All assigned work must be completed before the class meeting for which it is due and must be available to be turned in at the beginning of the class meeting. All out-of-class writing must be typed, unless otherwise indicated in class or on the schedule. Late participation work is not accepted and lowers your participation grade; not all written exercises/responses are collected, but many are. Any late draft of a poem lowers your final course grade by a full letter and receives no written or workshop comments; lack of enough copies is treated the same as lateness.
While some guided collaboration is encouraged in this course, plagiarism is not tolerated and will result in a zero for the assignment, including the portfolio, for any individuals involved. A zero is calculated as less than an F and will make it mathematically difficult for a student to pass the course. Refer to your student handbook or to the instructor for more information.

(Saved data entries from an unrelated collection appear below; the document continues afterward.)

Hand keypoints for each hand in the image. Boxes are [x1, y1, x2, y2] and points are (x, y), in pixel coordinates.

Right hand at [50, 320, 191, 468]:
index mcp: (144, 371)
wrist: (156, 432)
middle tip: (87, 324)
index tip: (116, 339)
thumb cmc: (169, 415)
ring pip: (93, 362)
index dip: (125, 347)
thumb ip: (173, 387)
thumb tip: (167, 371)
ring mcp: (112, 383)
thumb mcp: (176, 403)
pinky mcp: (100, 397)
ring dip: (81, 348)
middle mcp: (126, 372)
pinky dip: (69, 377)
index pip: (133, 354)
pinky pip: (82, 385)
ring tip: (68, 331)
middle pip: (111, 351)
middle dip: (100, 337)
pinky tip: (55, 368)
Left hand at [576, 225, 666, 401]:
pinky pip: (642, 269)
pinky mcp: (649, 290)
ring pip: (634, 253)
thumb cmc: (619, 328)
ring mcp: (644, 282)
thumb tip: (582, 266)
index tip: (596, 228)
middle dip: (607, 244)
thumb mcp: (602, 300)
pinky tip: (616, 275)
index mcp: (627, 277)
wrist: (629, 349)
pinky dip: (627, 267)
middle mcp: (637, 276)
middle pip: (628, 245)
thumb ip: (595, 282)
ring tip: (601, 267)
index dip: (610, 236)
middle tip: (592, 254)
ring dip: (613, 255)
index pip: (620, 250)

I sometimes hold group or individual conferences and encourage additional conferences as needed. Missing a conference is treated as an absence. Many students find one-on-one discussion an important component of growth as a creative writer because it offers individual attention from the instructor, encourages active involvement from the student, and can create a time for immediate clarification or brainstorming. Though I provide some written responses to some of your written work, I can provide additional response in conference conversations. While some conferencing is required in this course, you should determine the extent to which you want conferences to be a part of your writing process.

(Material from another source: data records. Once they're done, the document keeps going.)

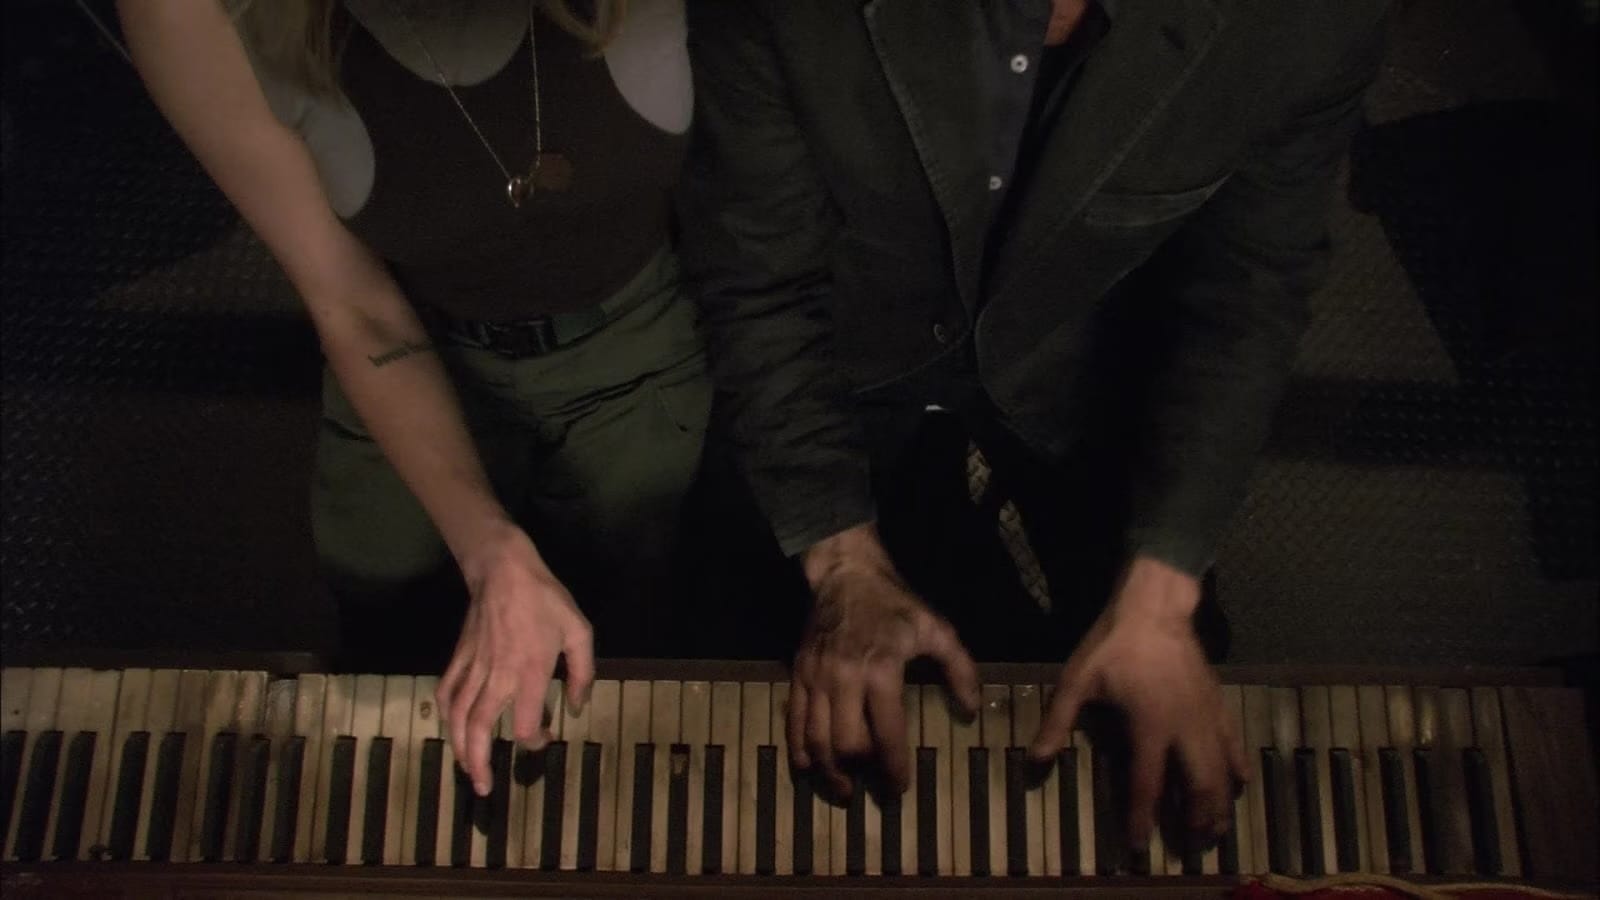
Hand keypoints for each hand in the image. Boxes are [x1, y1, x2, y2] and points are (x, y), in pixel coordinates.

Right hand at [437, 523, 594, 796]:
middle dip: (479, 763)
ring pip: (458, 717)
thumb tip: (577, 708)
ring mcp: (473, 668)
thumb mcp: (579, 631)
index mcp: (529, 672)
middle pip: (480, 729)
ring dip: (459, 748)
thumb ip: (583, 673)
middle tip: (484, 788)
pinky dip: (447, 716)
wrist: (504, 569)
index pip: (525, 724)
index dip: (535, 740)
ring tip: (466, 770)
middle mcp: (497, 676)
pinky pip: (446, 693)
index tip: (544, 737)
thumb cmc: (545, 600)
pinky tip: (453, 728)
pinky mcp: (458, 658)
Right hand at [790, 524, 980, 797]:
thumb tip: (971, 710)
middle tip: (872, 791)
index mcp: (882, 671)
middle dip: (860, 775)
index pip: (887, 733)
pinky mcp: (798, 673)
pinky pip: (793, 720)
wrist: (846, 573)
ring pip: (816, 739)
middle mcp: (845, 679)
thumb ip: (959, 669)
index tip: (901, 788)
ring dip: (827, 771)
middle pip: (847, 744)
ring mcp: (817, 677)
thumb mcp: (936, 629)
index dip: (894, 768)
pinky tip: (808, 766)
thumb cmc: (894, 604)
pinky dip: (799, 748)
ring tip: (842, 790)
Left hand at [1028, 557, 1247, 847]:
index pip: (1147, 784)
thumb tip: (1035, 759)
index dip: (1143, 817)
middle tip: (1191, 846)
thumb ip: (1058, 722)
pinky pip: (1234, 743)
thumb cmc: (1113, 644)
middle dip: (1196, 820)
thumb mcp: (1077, 680)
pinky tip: (1240, 784)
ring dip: (1219, 803)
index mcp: (1149, 726)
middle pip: (1198, 787)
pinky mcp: (1218, 703)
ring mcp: (1206, 716)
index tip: (1139, 845)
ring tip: (1214, 829)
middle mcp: (1184, 728)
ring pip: (1221, 772)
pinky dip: (1237, 767)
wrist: (1155, 607)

Students with disabilities that inhibit work in this course should notify me in writing within the first two weeks of this semester so that accommodations can be considered.

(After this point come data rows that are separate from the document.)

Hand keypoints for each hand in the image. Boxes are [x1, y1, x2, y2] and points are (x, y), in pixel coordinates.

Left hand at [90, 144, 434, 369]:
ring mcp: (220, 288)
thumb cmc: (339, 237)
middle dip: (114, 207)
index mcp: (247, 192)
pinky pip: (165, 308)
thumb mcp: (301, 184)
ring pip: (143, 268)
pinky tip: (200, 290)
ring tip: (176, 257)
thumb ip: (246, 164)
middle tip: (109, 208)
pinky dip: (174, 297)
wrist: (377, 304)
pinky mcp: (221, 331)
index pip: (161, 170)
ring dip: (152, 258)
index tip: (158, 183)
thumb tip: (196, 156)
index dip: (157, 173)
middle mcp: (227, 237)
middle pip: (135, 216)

No food or beverages (other than water) are allowed in carpeted areas of JGM.
Other relevant policies are covered in your student handbook.
While I do not check up on your work beyond listed assignments, I expect you to spend time on creative writing every day; in addition to the course assignments, you should try to read poetry of your own choosing and to write for at least thirty minutes every day. In the end, any kind of accumulated engagement in the writing process often pays off in the work you include in the Final Portfolio. To an even greater extent than in many other courses, reaping benefits from a creative writing course depends upon individual enthusiasm and engagement.
SCHEDULE
Tuesday, January 16
In class: Introduction to the course and each other.
For Thursday: Read "Poetry and the Mind of Concentration" (Hirshfield) and TBA (Best American).
Thursday, January 18
In class: Discussion of reading. Generating ideas and language.
For Tuesday: Read "The Question of Originality" (Hirshfield) and TBA (Best American). Write a single-spaced, one-page statement about originality (what the concept means to you as a beginning creative writer, how ideas and language can be judged to be original, what is original about you, etc.).
Tuesday, January 23
In class: Discussion of originality. Writing exercises. Concepts of collaboration.
For Thursday: Read "Theory" and "Accent and Duration" (Pinsky) and TBA (Best American).